Um paciente de 75 anos é internado na Unidade de Terapia Intensiva (UTI) devido a sinais vitais instáveis. O enfermeiro de plantão identifica as irregularidades e imediatamente solicita a avaliação do médico residente. No entanto, o médico, sem dedicar uma análise aprofundada ao caso, prescreve altas doses de um determinado medicamento. Apesar das preocupações manifestadas pelo enfermeiro em relação à medicação e à dosagem proposta, com a sugestão de realizar exames diagnósticos adicionais, o médico opta por ignorar tais inquietações, mantendo sua decisão. Acerca do exposto, avalie os procedimentos descritos a seguir e marque V verdadeiro e F para falso.


( ) O enfermeiro poderá alterar a medicação do paciente para a que considerar mais adequada e segura, sem a necessidade de notificar o médico residente.

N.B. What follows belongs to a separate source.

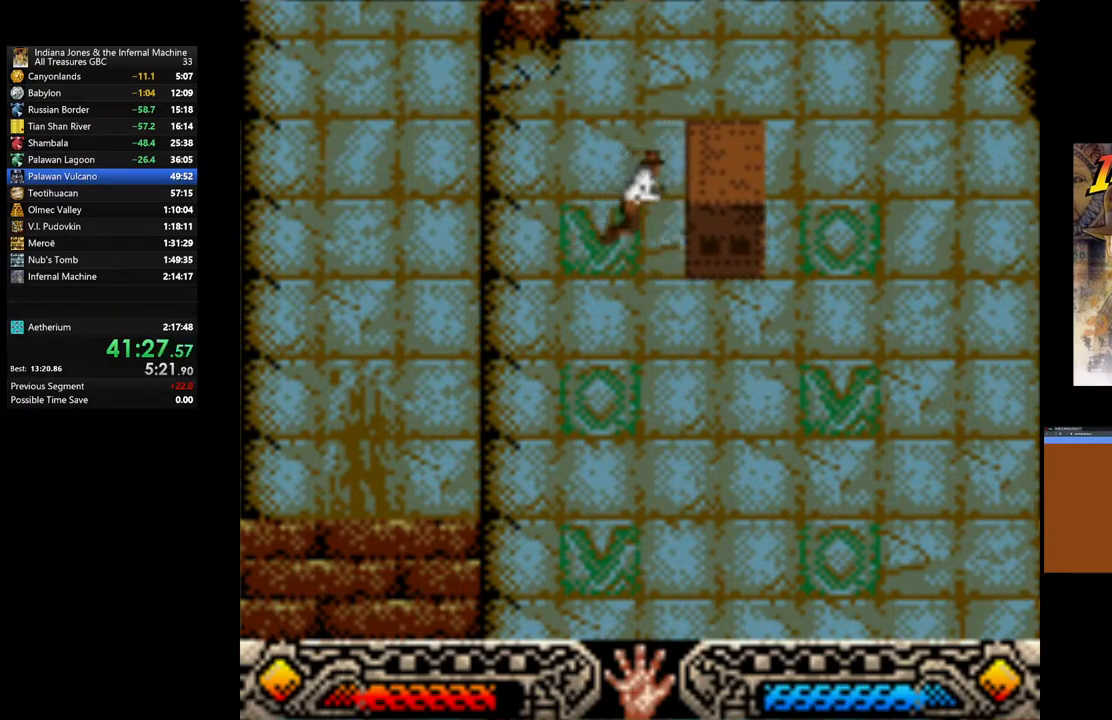
{"buttons": ["A"], "left_stick": "right", "right_stick": "center", "events": []}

( ) O enfermeiro deverá informar a situação ao diretor clínico, bem como aos demais enfermeiros que venham a atender o paciente.


( ) Embora possa gerar desconforto entre o enfermeiro e o médico residente, ou entre os médicos do corpo clínico, é imperativo que o enfermeiro solicite a avaliação de outro profissional médico no plantão, caso a segurança do paciente esteja em risco.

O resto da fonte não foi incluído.